There's also Reload in Address Bar, which I prefer.

https://addons.mozilla.org/en-US/firefox/addon/reload-in-add...

Or you can use the "double tap the dots menu" trick.


Thanks. The 'Double tapping dots menu' trick is neat indeed, sometimes we don't figure these things on our own :).


I primarily use Firefox on my desktop, but I use Brave on mobile. It seems somewhat easier on the battery than Chrome, which would make sense being as it's blocking content that can be CPU intensive.

You might like it, though. I've used Brave's mobile sync and it works for bookmarks across devices quite well. It's surprisingly simple to set up, too. I don't fret much about forgetting whether I opened a tab on my phone or desktop if I remember to bookmark it.
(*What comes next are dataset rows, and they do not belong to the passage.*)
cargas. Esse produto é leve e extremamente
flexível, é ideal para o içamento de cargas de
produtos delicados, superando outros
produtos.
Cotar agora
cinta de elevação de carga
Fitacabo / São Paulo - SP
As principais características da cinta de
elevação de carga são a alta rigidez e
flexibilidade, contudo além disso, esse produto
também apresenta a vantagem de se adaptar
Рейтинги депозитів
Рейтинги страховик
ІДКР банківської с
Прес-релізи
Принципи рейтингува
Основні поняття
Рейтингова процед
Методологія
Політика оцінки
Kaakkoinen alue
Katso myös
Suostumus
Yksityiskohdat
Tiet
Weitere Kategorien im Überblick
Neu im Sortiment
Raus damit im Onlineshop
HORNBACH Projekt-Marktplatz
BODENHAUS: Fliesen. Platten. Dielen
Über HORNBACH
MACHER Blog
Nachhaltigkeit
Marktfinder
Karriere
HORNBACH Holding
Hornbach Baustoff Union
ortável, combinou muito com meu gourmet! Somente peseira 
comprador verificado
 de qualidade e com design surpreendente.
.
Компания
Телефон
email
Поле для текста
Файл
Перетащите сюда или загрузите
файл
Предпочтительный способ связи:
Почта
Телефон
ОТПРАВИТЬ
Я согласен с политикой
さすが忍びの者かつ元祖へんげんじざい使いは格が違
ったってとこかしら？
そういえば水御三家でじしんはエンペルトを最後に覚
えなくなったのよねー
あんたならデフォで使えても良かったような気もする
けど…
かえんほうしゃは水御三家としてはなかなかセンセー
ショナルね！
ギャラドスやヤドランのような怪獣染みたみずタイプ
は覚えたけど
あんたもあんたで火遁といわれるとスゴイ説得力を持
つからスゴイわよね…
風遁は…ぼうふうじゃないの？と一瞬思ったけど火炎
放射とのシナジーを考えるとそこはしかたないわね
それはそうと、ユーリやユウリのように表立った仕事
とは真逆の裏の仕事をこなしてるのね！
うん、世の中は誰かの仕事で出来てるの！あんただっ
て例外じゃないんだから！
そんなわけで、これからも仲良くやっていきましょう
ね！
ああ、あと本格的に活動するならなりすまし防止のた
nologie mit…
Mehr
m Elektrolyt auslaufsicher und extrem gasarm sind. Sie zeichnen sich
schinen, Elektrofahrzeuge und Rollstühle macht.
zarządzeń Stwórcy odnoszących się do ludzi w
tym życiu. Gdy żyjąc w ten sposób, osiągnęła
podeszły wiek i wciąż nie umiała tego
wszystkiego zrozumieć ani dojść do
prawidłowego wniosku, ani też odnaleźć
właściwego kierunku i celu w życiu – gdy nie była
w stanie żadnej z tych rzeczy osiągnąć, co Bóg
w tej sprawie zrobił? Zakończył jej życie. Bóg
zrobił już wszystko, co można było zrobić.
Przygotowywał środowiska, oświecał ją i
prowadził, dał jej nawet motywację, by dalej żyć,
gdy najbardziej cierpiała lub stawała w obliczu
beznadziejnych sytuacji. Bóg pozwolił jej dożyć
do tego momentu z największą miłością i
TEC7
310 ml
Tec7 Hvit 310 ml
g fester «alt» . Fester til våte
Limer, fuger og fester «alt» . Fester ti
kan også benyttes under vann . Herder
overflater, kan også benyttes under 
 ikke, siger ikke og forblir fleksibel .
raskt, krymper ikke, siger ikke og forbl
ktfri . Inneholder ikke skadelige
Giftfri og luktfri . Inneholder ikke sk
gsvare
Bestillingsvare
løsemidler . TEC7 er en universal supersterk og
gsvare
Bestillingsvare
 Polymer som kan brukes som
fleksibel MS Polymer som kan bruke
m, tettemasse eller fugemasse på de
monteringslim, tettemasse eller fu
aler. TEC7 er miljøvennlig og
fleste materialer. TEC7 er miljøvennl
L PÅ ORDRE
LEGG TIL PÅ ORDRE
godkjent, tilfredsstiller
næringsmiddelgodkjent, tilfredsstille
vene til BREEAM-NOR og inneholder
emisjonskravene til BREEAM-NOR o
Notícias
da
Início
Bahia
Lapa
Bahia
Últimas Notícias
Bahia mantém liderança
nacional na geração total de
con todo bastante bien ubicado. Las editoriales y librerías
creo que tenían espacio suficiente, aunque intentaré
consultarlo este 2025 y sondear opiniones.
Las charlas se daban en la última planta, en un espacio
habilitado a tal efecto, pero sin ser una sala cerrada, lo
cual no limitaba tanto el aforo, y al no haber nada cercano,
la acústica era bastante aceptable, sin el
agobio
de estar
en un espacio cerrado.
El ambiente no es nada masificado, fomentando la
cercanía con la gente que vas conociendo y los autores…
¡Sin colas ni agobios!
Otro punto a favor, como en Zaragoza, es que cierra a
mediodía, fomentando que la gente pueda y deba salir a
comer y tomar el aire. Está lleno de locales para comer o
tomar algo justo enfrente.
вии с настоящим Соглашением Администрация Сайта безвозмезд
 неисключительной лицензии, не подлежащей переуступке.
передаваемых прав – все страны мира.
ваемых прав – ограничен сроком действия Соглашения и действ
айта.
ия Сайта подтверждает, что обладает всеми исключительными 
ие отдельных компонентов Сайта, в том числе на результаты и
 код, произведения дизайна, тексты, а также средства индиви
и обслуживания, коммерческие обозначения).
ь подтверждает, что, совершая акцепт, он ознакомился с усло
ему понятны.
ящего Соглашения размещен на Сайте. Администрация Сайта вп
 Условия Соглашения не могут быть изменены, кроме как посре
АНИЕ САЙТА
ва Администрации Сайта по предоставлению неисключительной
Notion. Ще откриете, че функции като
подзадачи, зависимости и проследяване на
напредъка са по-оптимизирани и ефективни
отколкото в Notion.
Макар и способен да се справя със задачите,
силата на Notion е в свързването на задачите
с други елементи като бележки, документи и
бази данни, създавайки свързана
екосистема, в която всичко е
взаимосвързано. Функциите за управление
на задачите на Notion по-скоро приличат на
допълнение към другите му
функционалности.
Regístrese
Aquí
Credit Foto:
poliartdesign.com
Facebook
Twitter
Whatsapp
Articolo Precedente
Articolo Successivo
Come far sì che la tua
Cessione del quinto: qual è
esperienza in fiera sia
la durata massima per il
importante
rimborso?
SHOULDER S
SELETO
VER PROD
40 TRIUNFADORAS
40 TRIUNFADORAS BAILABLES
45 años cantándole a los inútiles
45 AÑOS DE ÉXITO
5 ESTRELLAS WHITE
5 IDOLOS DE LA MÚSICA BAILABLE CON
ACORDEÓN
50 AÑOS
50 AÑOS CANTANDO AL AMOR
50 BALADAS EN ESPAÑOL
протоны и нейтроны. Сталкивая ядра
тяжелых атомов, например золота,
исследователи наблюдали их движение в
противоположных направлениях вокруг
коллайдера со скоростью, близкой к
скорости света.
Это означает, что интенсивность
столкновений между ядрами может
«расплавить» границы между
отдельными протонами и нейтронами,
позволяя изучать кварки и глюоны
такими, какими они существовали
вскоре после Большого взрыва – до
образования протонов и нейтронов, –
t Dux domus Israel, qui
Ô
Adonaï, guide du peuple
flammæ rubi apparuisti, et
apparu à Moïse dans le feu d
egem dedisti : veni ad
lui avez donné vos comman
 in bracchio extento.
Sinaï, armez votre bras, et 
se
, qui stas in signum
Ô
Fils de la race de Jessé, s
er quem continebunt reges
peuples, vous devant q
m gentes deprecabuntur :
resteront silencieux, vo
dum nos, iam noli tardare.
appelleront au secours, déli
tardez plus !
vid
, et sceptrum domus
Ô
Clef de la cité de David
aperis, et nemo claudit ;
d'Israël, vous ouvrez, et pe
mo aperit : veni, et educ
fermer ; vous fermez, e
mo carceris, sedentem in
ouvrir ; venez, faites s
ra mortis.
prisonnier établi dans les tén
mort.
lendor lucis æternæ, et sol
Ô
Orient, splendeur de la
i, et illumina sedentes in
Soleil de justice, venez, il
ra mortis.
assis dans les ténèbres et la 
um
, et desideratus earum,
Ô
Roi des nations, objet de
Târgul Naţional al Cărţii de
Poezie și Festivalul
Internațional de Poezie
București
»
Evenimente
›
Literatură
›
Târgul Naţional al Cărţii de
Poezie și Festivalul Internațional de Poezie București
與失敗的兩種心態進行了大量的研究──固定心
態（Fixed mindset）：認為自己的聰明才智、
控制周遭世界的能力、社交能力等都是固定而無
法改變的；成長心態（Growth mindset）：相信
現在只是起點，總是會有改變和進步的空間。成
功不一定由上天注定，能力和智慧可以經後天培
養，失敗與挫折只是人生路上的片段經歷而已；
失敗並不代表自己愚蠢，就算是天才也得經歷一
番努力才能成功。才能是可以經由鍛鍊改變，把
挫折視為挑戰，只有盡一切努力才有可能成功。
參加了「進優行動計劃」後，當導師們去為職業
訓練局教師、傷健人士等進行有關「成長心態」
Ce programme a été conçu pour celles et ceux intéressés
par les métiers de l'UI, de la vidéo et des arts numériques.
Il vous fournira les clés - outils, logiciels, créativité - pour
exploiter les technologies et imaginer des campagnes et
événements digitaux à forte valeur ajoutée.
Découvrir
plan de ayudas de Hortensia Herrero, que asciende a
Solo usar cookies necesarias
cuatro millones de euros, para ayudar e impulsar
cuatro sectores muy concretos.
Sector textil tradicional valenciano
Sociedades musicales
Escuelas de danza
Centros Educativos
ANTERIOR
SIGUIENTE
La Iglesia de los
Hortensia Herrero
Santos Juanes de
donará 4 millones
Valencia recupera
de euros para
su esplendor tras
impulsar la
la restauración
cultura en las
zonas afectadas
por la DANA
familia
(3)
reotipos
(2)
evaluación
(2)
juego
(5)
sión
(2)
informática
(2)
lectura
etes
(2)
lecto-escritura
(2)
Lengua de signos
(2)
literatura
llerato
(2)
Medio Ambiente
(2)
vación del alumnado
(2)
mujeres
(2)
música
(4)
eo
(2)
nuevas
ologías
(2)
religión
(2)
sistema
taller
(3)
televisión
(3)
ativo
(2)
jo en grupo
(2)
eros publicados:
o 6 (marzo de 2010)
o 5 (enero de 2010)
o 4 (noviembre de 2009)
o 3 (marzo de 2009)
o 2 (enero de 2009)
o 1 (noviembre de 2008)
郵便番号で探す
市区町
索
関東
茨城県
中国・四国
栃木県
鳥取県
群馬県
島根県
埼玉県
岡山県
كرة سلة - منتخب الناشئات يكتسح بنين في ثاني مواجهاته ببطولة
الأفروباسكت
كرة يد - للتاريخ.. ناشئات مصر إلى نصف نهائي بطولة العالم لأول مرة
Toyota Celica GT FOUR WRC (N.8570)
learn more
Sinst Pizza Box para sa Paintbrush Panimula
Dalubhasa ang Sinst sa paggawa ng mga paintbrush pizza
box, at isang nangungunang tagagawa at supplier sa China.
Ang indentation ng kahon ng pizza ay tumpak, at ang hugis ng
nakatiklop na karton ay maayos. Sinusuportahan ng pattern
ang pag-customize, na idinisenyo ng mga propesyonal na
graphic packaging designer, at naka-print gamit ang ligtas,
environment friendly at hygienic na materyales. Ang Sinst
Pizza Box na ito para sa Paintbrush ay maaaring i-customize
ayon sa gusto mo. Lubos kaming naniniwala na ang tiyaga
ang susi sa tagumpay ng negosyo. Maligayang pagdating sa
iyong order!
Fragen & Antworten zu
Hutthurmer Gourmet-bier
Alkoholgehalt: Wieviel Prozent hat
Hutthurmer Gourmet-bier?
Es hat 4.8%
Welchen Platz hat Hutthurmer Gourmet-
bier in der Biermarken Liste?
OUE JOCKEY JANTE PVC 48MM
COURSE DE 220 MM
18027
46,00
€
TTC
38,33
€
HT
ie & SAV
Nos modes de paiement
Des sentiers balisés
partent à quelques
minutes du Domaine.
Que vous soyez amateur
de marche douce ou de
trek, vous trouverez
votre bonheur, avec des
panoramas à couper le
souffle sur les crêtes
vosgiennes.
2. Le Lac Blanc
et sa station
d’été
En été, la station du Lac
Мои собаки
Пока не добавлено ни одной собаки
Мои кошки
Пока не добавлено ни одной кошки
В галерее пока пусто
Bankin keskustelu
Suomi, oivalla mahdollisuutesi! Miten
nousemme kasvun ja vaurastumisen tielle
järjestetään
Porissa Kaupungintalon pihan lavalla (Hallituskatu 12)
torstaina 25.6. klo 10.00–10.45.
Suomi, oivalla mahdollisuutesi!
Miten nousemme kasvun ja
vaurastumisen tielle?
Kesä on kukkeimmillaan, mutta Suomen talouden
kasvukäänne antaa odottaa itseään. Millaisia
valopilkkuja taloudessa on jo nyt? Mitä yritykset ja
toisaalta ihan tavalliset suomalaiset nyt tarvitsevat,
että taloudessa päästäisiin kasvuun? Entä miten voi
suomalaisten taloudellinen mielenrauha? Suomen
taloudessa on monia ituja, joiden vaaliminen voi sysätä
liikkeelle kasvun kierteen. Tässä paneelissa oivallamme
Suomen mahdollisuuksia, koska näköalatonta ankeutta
That said, I still use KDE connect to send links to my primary Firefox instance and vice-versa, but the bookmark sync is in some ways more convenient. I'd imagine they'll eventually synchronize more things, like tabs.


That's because bad developers focused on WebKit-only experience, forgetting about other browsers.

The same happens when some sites require Chrome to work, blocking all the rest. In 2019 it's unacceptable


Am I misunderstanding your comment or are you implying that the missing "pull to refresh" feature is somehow the website developers' fault?

Because it's 100% just a missing feature in Firefox mobile, there's nothing website developers should add to "make it work" on it.


Try Kiwi Browser for Android. Its a Chromium-based browser with built-in ad-block. If you want, you can even install uBlock Origin or any other extensions as it natively supports extensions.


I use this, though disclaimer, its not "really" open source.


I'm not a mobile dev so maybe this is a naive question, but wouldn't this be pretty easy for FF to add?


Also, for developers, you can't inspect web-socket frames natively in FF yet, you have to use an extension.